More than a year after the DeepSeek moment fundamentally shifted investor perception of Chinese artificial intelligence capability, that reassessment is now feeding into Hong Kong’s booming IPO market.
As China is rewriting the playbook on AI monetization, the special administrative region should take on renewed importance as a capital bridge for homegrown AI firms, helping unlock funding access and driving a broader repricing of Chinese AI assets, says Victoria Mio, head of Greater China Equities at Janus Henderson Investors.
“In a world where China’s AI firms face constrained funding channels versus United States peers, the SAR’s role as an IPO and follow-on financing venue becomes more important, because it’s one of the few scalable bridges between global capital pools and China-linked tech issuers,” Mio tells China Daily in an exclusive interview.
Two of China’s top six large language model (LLM) startups — Zhipu AI and MiniMax — and a pair of high-profile chip developers — Biren Technology and Iluvatar CoreX Semiconductor —made stellar debuts on the Hong Kong stock exchange during the first quarter of 2026.
The four companies collectively helped drive more than $22 billion in AI-related exit value over the quarter, heavily fueled by their blockbuster listings and highlighting a structural shift in global venture capital scene, as surging public market demand in Asia stands in sharp contrast to a record stretch of tech IPO underperformance in the US, according to the latest data from financial research platform PitchBook.
Adding to the momentum are Moonshot AI and StepFun, another pair of China’s leading LLM companies, which have reportedly pressed ahead with corporate restructuring to pave the way for their much-anticipated Hong Kong listings.
PitchBook data add another compelling footnote to the mismatch between AI investment and monetization: Investors are yearning for real revenue generation, durable cash flows, and defensible vertical positioning to validate stretched stock valuations, exorbitant capital spending, and make all well with the AI boom.
A pragmatic approach to funding and monetization, coupled with mass adoption campaigns and rapid progress in agentic models, give China the edge in the AI race, making the country’s AI sector enter what Mio calls a “pivotal phase” this year.
ALSO READ: MiniMax shares surge 25% in HK as optimism over Chinese AI firms grows
“The Chinese AI ecosystem is ruthlessly pragmatic — we are seeing a pivot away from theoretical benchmarks toward immediate commercial application,” says Mio, who also serves as a portfolio manager at Janus Henderson Investors.

The world’s second-largest economy is now leveraging its massive reserves of cheap electricity, computing infrastructure and cost-effective models to process and “export” tokens — units of data used by AI systems. In Mio’s view, Hong Kong, expected to remain among the top three IPO markets worldwide this year, should have its “most realistic near-term role” anchored in a capital intermediary and financial-market infrastructure layer.
“If we look at what the SAR is already doing, Hong Kong’s strongest role is still funding and public-market access for the ecosystem,” she says. Such a thriving ecosystem could include model makers, AI infrastructure providers, and the broader “picks-and-shovels” chain ranging from high-density data-center design, advanced cooling, power management to optical interconnects and systems integration.
“‘Token economy’ is capex-heavy — data centers, networking, power — and needs repeatable access to capital across cycles, which Hong Kong can provide even when private capital is tight,” she says.
Mio points to the concrete signal from the “continued effort of the Hong Kong Exchanges and Clearing Ltd” — the operator of the Hong Kong stock exchange — to pull more specialist tech and biotech issuers into the world-renowned financial hub, through initiatives such as a dedicated Technology Enterprises Channel and confidential filing options.
Despite the talk of high-volume, low-margin look of China’s token export, Mio regards it more consistent with “a deliberate land-grab playbook than a structural issue” at this stage.

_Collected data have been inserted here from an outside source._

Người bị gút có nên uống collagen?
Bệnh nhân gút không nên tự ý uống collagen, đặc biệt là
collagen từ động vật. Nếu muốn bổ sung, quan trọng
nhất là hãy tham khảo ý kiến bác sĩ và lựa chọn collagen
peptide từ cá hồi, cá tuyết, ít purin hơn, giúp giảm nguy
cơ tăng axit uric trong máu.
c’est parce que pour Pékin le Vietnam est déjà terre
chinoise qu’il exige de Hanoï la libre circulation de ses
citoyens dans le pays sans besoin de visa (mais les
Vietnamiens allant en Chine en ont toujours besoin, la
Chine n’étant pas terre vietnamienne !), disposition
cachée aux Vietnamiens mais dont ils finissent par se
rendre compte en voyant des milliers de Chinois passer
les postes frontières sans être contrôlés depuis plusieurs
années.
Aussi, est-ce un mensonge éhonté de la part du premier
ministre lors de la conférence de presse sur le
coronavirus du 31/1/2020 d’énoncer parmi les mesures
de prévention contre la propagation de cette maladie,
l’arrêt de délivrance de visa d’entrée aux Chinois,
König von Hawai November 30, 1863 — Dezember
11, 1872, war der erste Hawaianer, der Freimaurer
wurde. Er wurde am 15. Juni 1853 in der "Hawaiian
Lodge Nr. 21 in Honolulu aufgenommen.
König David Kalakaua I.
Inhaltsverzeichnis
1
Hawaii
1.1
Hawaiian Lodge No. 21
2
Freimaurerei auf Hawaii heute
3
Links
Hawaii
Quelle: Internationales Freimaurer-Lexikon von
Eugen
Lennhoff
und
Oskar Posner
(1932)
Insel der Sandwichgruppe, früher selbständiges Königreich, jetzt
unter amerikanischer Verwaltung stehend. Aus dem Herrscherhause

She depicts a three-phase trajectory. What begins as a play for volume, driven by rock-bottom pricing and open distribution to bake Chinese LLMs into the global developer stack, is now feeding into enterprise demand, where recurring revenues are generated through a unified application programming interface-based services and tiered premium offerings. Pricing is increasingly anchored in higher-value attributes such as security, compliance, latency, context length and agent reliability, where businesses are willing to pay more.
The endgame, Mio pointed out, is to charge for tangible outcomes instead of raw tokens. By leveraging vertical agents and applications, providers secure their position through proprietary data and specialized workflows.
READ MORE: AI large-model company Zhipu gains more than 13% in HK debut
Mio sees a broader investment story lie in a structural, systems-level AI acceleration the country is undergoing: Mass onboarding via consumer platforms, rapid iteration through open ecosystems, and a strong pivot toward agentic use cases with a focus on measurable return-on-investment.
“This matters for investors, because AI adoption — not just raw model capability — tends to determine who captures profit pools,” she says.